Review: British tearjerker ‘Urban Hymn’ hits all the high notes
You’ve likely seen this story before: a do-gooder helps a troubled teen by nurturing her talent. However, “Urban Hymn” is so carefully and lovingly made by director Michael Caton-Jones and his leads that it’s hard to begrudge the British drama its familiar premise, especially as you squint at the screen through tears.
Kate (Shirley Henderson) is new to social work, and she is initially surprised by the violent behavior of the children she meets. She notices that one of the rebellious girls, Jamie (Letitia Wright), has the strong voice you’d expect to hear on a soul record. After Kate brings her to choir rehearsal, Jamie thrives with her new purpose, but she struggles to shrug off her painful past and the harmful influence of her best friend, Leanne (Isabella Laughland).

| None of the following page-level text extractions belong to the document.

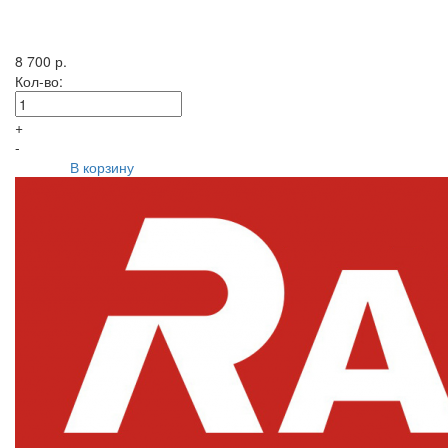
8 700 р.
Кол-во:
+
-
В корзину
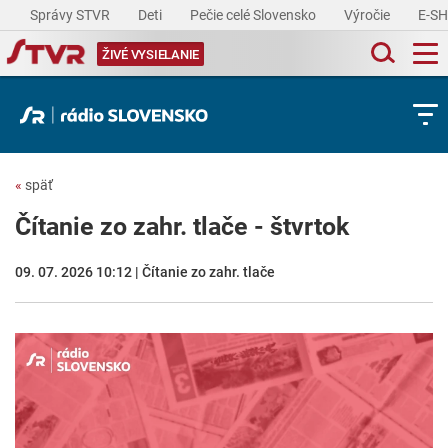
Správy STVR
Deti
Pečie celé Slovensko
Výročie
E-S
ŽIVÉ VYSIELANIE
«
späť
Čítanie zo zahr. tlače - štvrtok
09. 07. 2026 10:12 | Čítanie zo zahr. tlače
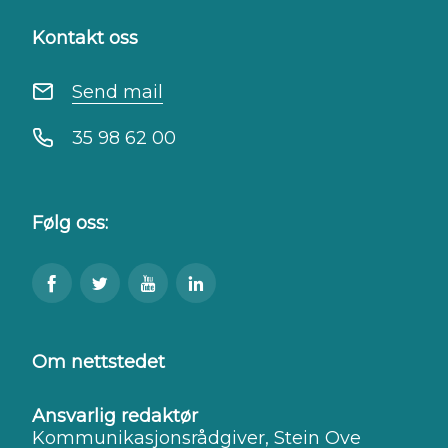
Kontakt oss
Send mail
35 98 62 00
Følg oss:
Besøk
Følg
Se
Kragerø
oss
oss
oss
kommune
på
på
på
på
Facebook
Twitter
Youtube
LinkedIn
Om nettstedet
Ansvarlig redaktør
Kommunikasjonsrådgiver, Stein Ove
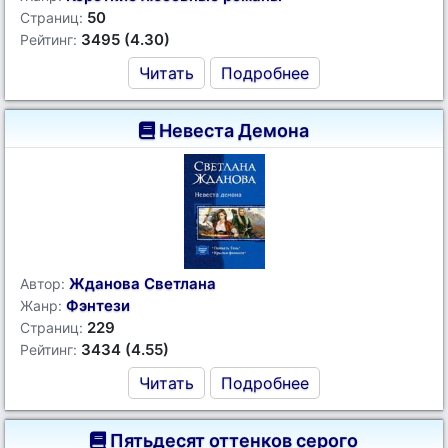
50
Страниц:
3495 (4.30)
Рейтинг:
Читать
Подробнее
Невеста Демона
Жданова Светлана
Автор:
Фэнтези
Жанр:
229
Страниц:
3434 (4.55)
Рейтинг:
Читать
Подробнее
Пятьдесят оттенков серого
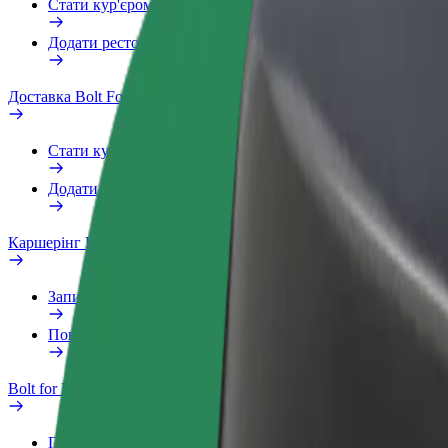
Стати кур'єром
Додати ресторан чи крамницю
Доставка Bolt Food
Стати кур'єром
Додати ресторан чи крамницю
Каршерінг Bolt Drive
Запитання та відповіді
Повідомити про проблему з ТЗ
Bolt for Business
Переваги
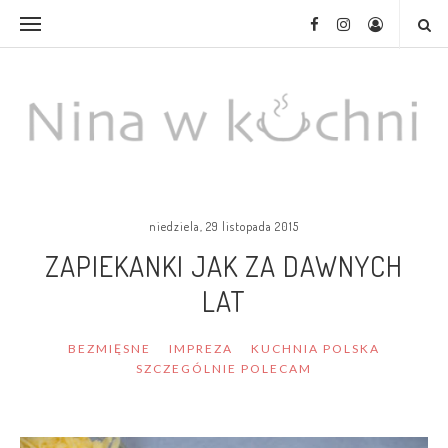
niedziela, 29 listopada 2015
ZAPIEKANKI JAK ZA DAWNYCH
LAT
BEZMIĘSNE
IMPREZA
KUCHNIA POLSKA
SZCZEGÓLNIE POLECAM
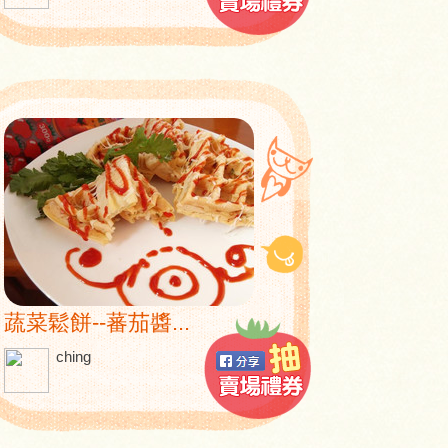
蔬菜鬆餅--蕃茄醬...
ching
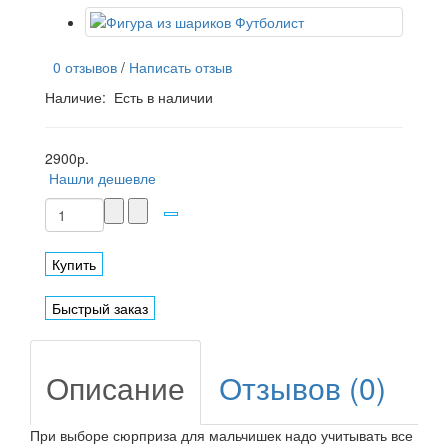
0 отзывов
/
Написать отзыв
Наличие:
Есть в наличии
2900р.
Нашли дешевле
Купить
Быстрый заказ
Описание
Отзывов (0)
При выборе сюрприза для мальчишек надо учитывать все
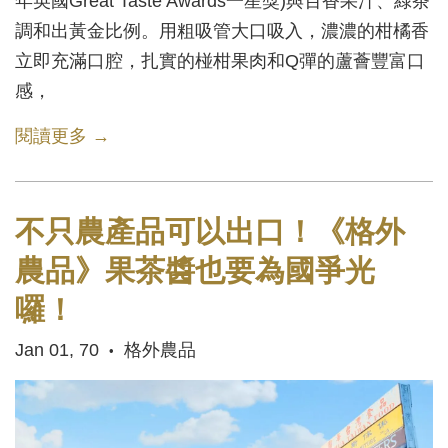
年英國Great Taste Awards一星獎)與百香果汁、綠茶
調和出黃金比例。用粗吸管大口吸入，濃濃的柑橘香
立即充滿口腔，扎實的椪柑果肉和Q彈的蘆薈豐富口
感，
閱讀更多 →
不只農產品可以出口！《格外
農品》果茶醬也要為國爭光
囉！
Jan 01, 70
格外農品
•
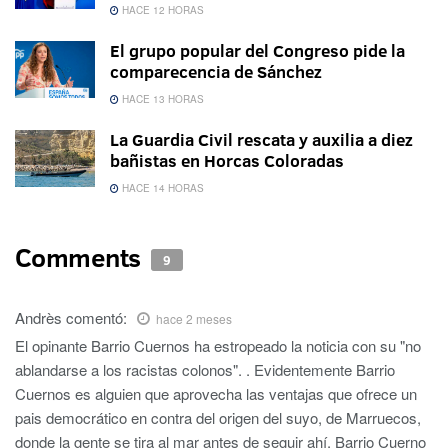
HACE 12 HORAS
El grupo popular del Congreso pide la
comparecencia de Sánchez
HACE 13 HORAS
La Guardia Civil rescata y auxilia a diez
bañistas en Horcas Coloradas
HACE 14 HORAS
Comments
9
Andrès
comentó:
hace 2 meses
El opinante Barrio Cuernos ha estropeado la noticia con su "no
ablandarse a los racistas colonos". . Evidentemente Barrio
Cuernos es alguien que aprovecha las ventajas que ofrece un
pais democrático en contra del origen del suyo, de Marruecos,
donde la gente se tira al mar antes de seguir ahí. Barrio Cuerno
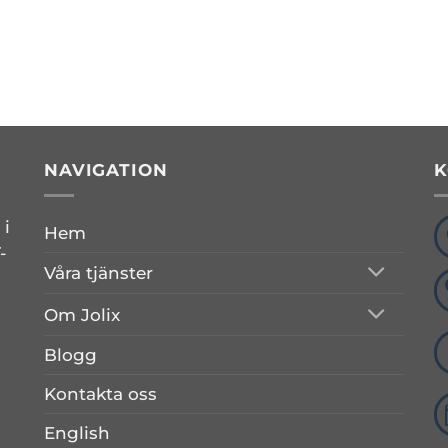
NAVIGATION
K
 i
Hem
-
Våra tjänster
Om Jolix
Blogg
Kontakta oss
English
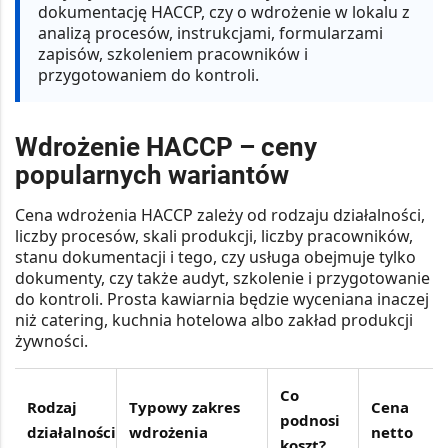
dokumentację HACCP, czy o wdrożenie w lokalu z
analizą procesów, instrukcjami, formularzami
zapisów, szkoleniem pracowników i
przygotowaniem do kontroli.
Wdrożenie HACCP – ceny
popularnych wariantów
Cena wdrożenia HACCP zależy od rodzaju działalności,
liczby procesów, skali produkcji, liczby pracowników,
stanu dokumentacji i tego, czy usługa obejmuje tylko
dokumenty, czy także audyt, szkolenie i przygotowanie
do kontroli. Prosta kawiarnia będzie wyceniana inaczej
niż catering, kuchnia hotelowa albo zakład produkcji
żywności.
Co
Rodzaj
Typowy zakres
Cena
podnosi
działalności
wdrożenia
netto
koszt?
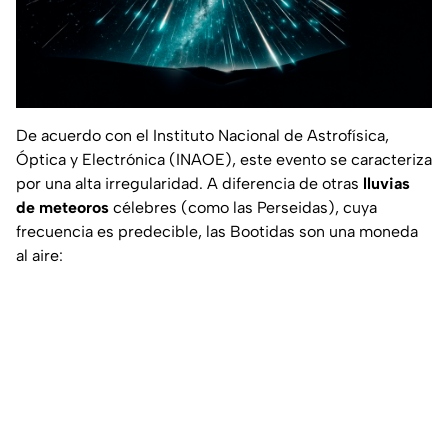
De acuerdo con el Instituto Nacional de Astrofísica,
Óptica y Electrónica (INAOE), este evento se caracteriza
por una alta irregularidad. A diferencia de otras
lluvias
de meteoros
célebres (como las Perseidas), cuya
frecuencia es predecible, las Bootidas son una moneda
al aire:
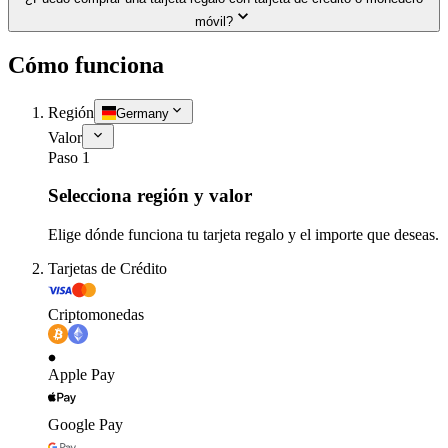
móvil?
Cómo funciona
Región
Germany
Valor
Paso 1
Selecciona región y valor
Elige dónde funciona tu tarjeta regalo y el importe que deseas.
Tarjetas de Crédito
Criptomonedas
Apple Pay
Google Pay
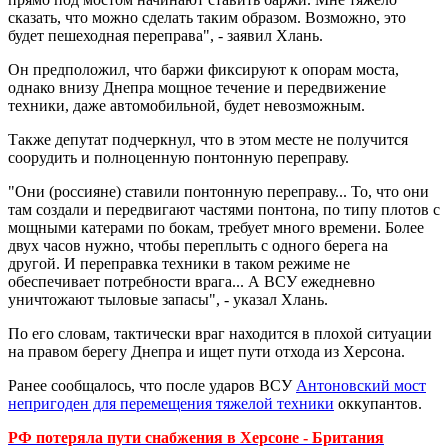
сказать, что можно сделать таким образом. Возможно, это
будет пешеходная переправа", - заявил Хлань.
Он предположил, что баржи фиксируют к опорам моста,
однако внизу Днепра мощное течение и передвижение
техники, даже автомобильной, будет невозможным.
Также депутат подчеркнул, что в этом месте не получится
соорудить и полноценную понтонную переправу.
"Они (россияне) ставили понтонную переправу... То, что они
там создали и передвигают частями понтона, по типу плотов с
мощными катерами по бокам, требует много времени. Более
двух часов нужно, чтобы переплыть с одного берега на
другой. И переправка техники в таком режиме не
обеспечивает потребности врага... А ВСУ ежедневно
уничтожают тыловые запасы", - указал Хлань.
По его словам, тактически враг находится в плохой ситуации
на правом берегу Днепра и ищет пути отхода из Херсона.
Ранее сообщалось, что после ударов ВСУ
Антоновский мост
непригоден для перемещения тяжелой техники
оккупантов.
РФ потеряла пути снабжения в Херсоне - Британия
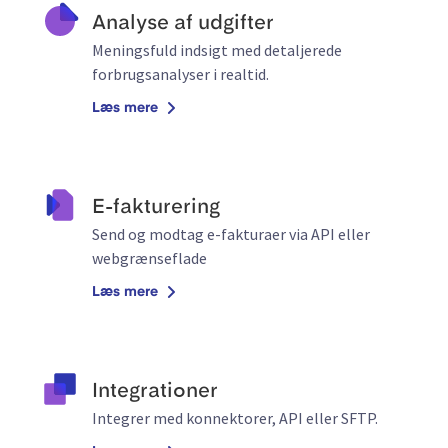
Analyse af udgifter
Meningsfuld indsigt med detaljerede
forbrugsanalyser i realtid.
Læs mere
E-fakturering
Send og modtag e-fakturaer via API eller
webgrænseflade
Læs mere
Integrationer
Integrer med konnektorer, API eller SFTP.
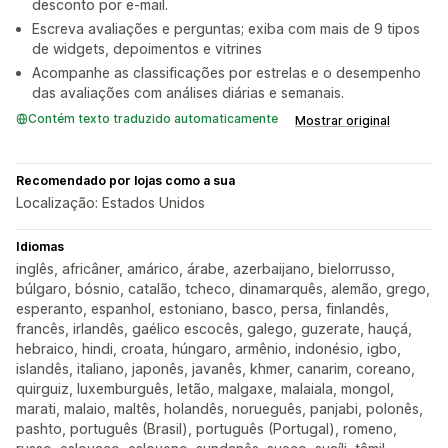
desconto por e-mail.
Escreva avaliações e perguntas; exiba com mais de 9 tipos
de widgets, depoimentos e vitrines
Acompanhe as classificações por estrelas e o desempenho
das avaliações com análises diárias e semanais.
Contém texto traduzido automaticamente
Mostrar original
Recomendado por lojas como a sua
Localização: Estados Unidos
Idiomas
inglês, africâner, amárico, árabe, azerbaijano, bielorrusso,
búlgaro, bósnio, catalão, tcheco, dinamarquês, alemão, grego,
esperanto, espanhol, estoniano, basco, persa, finlandês,
francês, irlandês, gaélico escocês, galego, guzerate, hauçá,
hebraico, hindi, croata, húngaro, armênio, indonésio, igbo,
islandês, italiano, japonês, javanês, khmer, canarim, coreano,
quirguiz, luxemburguês, letão, malgaxe, malaiala, mongol,
marati, malaio, maltês, holandês, norueguês, panjabi, polonês,
pashto, português (Brasil), português (Portugal), romeno,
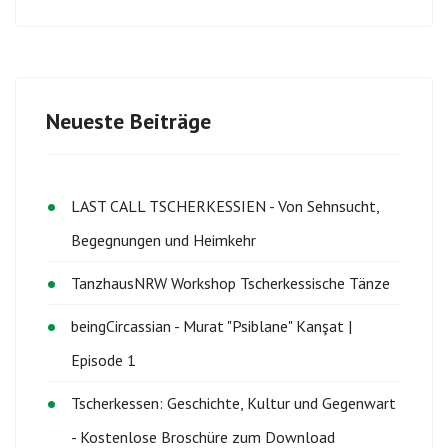
Neueste Beiträge
LAST CALL TSCHERKESSIEN - Von Sehnsucht,
Begegnungen und Heimkehr
TanzhausNRW Workshop Tscherkessische Tänze
beingCircassian - Murat "Psiblane" Kanşat |
Episode 1
Tscherkessen: Geschichte, Kultur und Gegenwart
- Kostenlose Broschüre zum Download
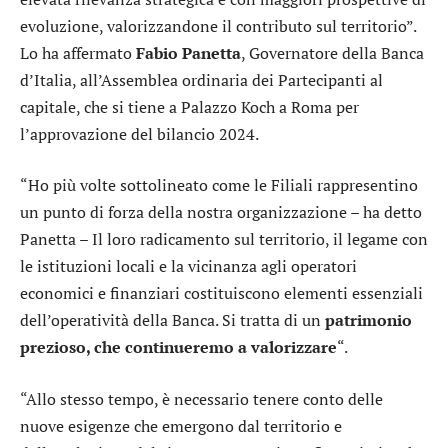
evoluzione, valorizzandone il contributo sul territorio”.
Lo ha affermato
Fabio Panetta
, Governatore della Banca
d’Italia, all’Assemblea ordinaria dei Partecipanti al
capitale, che si tiene a Palazzo Koch a Roma per
l’approvazione del bilancio 2024.
“Ho più volte sottolineato come le Filiali rappresentino
un punto di forza della nostra organizzazione – ha detto
Panetta – Il loro radicamento sul territorio, il legame con
le istituzioni locali e la vicinanza agli operatori
economici e finanziari costituiscono elementi essenziali
dell’operatività della Banca. Si tratta di un
patrimonio
prezioso, che continueremo a valorizzare
“.
“Allo stesso tempo, è necessario tenere conto delle
nuove esigenze che emergono dal territorio e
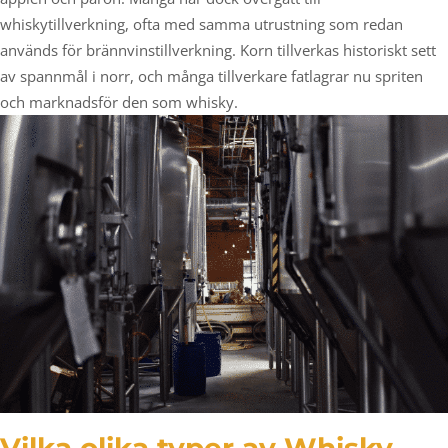
whiskytillverkning, ofta med samma utrustning som redan
används för brännvinstillverkning. Korn tillverkas historiskt sett
av spannmål i norr, och många tillverkare fatlagrar nu spriten
och marknadsför den som whisky.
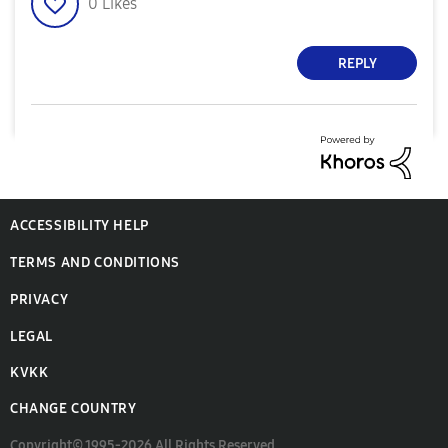
0
Likes
REPLY
ACCESSIBILITY HELP
TERMS AND CONDITIONS
PRIVACY
LEGAL
KVKK
CHANGE COUNTRY
Copyright© 1995-2026 All Rights Reserved.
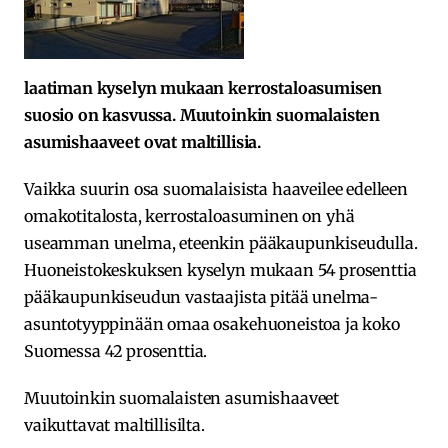
laatiman kyselyn mukaan kerrostaloasumisen
suosio on kasvussa. Muutoinkin suomalaisten
asumishaaveet ovat maltillisia.
Vaikka suurin osa suomalaisista haaveilee edelleen
omakotitalosta, kerrostaloasuminen on yhä
useamman unelma, eteenkin pääkaupunkiseudulla.
Huoneistokeskuksen kyselyn mukaan 54 prosenttia
pääkaupunkiseudun vastaajista pitää unelma-
asuntotyyppinään omaa osakehuoneistoa ja koko
Suomessa 42 prosenttia.
Muutoinkin suomalaisten asumishaaveet
vaikuttavat maltillisilta.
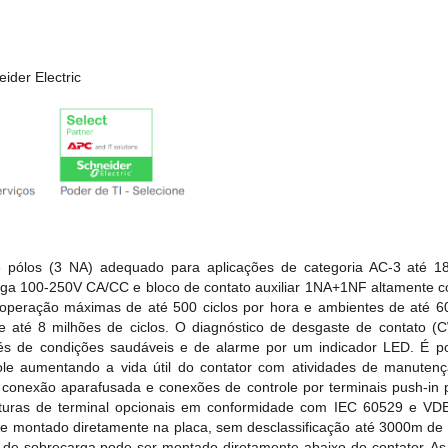
ider Electric
 3 pólos (3 NA) adequado para aplicações de categoria AC-3 at
rga 100-250V CA/CC e bloco de contato auxiliar 1NA+1NF altamente co
operação máximas de até 500 ciclos por hora e ambientes de até 60°
e até 8 milhões de ciclos. O diagnóstico de desgaste de contato 
és de condições saudáveis e de alarme por um indicador LED. É po
trole aumentando a vida útil do contator com atividades de manuten
m conexão aparafusada e conexões de controle por terminais push-in 
rturas de terminal opcionais em conformidade com IEC 60529 e VD
 montado diretamente na placa, sem desclassificação até 3000m de a
elé de sobrecarga pode ser montado diretamente abaixo do contator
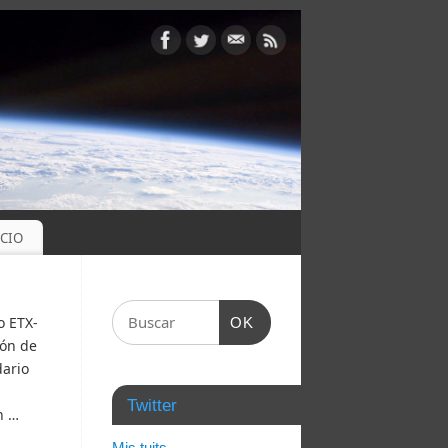
OCIO
o ETX-
OK
ión de
dario
Twitter
n …
Mis tuits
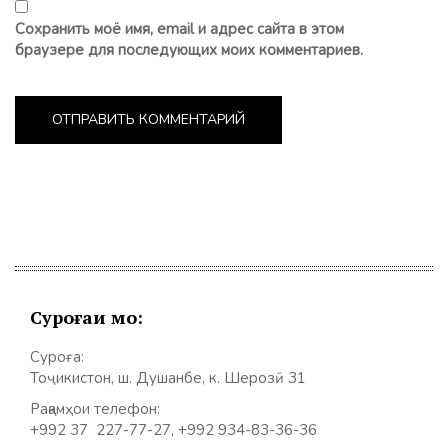
Сохранить моё имя, email и адрес сайта в этом
браузере для последующих моих комментариев.
Суроғаи мо:
Суроға:
Тоҷикистон, ш. Душанбе, к. Шерозӣ 31
Рақамҳои телефон:
+992 37 227-77-27, +992 934-83-36-36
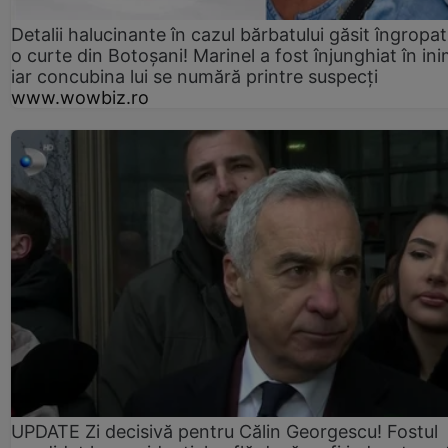
Detalii halucinante în cazul bărbatului găsit îngropat
o curte din Botoșani! Marinel a fost înjunghiat în ini
iar concubina lui se numără printre suspecți
www.wowbiz.ro
UPDATE Zi decisivă pentru Călin Georgescu! Fostul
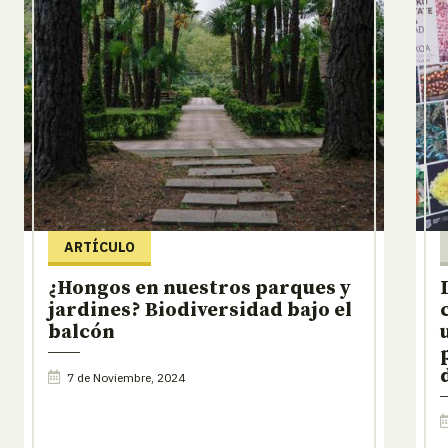
ARTÍCULO
¿Hongos en nuestros parques y
jardines? Biodiversidad bajo el
balcón
7 de Noviembre, 2024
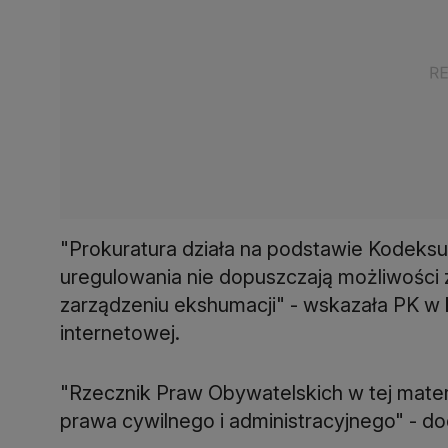
"Prokuratura działa na podstawie Kodeksu
uregulowania nie dopuszczają możliwości 
zarządzeniu ekshumacji" - wskazała PK w
internetowej.
"Rzecznik Praw Obywatelskich w tej mater
prawa cywilnego i administracyjnego" - d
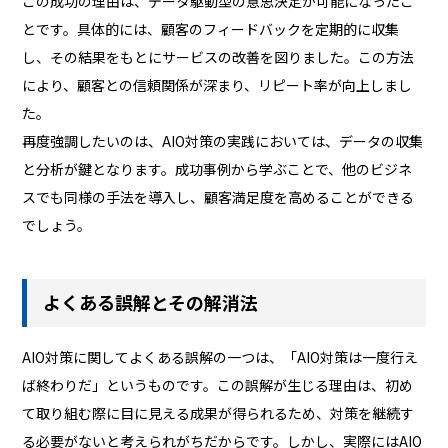
この成功の理由は、データ駆動型の意思決定が可能になったこ
とです。具体的には、顧客のフィードバックを定期的に収集
し、その結果をもとにサービスの改善を図りました。この方法
により、顧客との信頼関係が深まり、リピート率が向上しまし
た。
再度強調したいのは、AIO対策の実践においては、データの収集
と分析が鍵となります。成功事例から学ぶことで、他のビジネ
スでも同様の手法を導入し、顧客満足度を高めることができる
でしょう。
よくある誤解とその解消法
AIO対策に関してよくある誤解の一つは、「AIO対策は一度行え
ば終わりだ」というものです。この誤解が生じる理由は、初め
て取り組む際に目に見える成果が得られるため、対策を継続す
る必要がないと考えられがちだからです。しかし、実際にはAIO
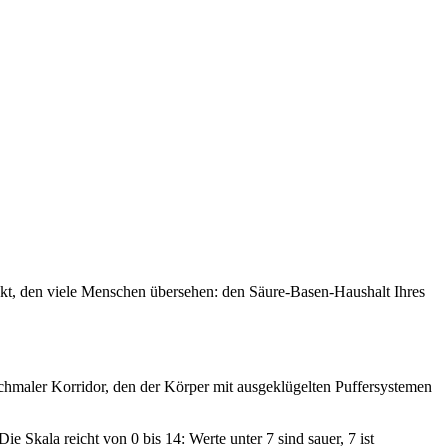
pekt, den viele Menschen übersehen: den Säure-Basen-Haushalt Ihres
 schmaler Korridor, den der Körper mit ausgeklügelten Puffersystemen
 Skala reicht von 0 bis 14: Werte unter 7 sind sauer, 7 ist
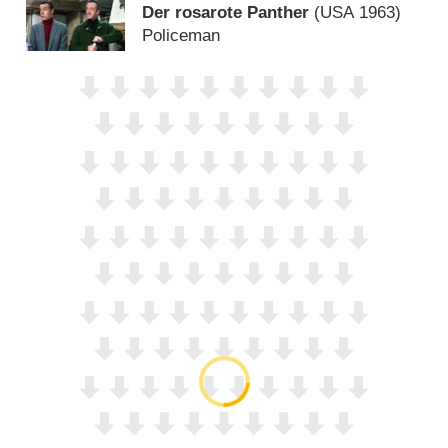
Der rosarote Panther
(
USA
1963)
Policeman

Beyond its moving story, “Urban Hymn” differentiates itself with Jamie’s specific talent. It isn’t just that she’s good at something; it’s singing itself that saves her. Both the communal experience of shared harmony and the moment of shining in the spotlight change her and her outlook.
Character actress Henderson is as strong as ever in this leading role, wearing her weariness as well as her joy with equal transparency. Wright is a marvel as Jamie, as adept at scenes of anger and fear as she is soaring through a solo. The actresses lead the audience through the film’s emotional highs and lows, making us feel every moment with them.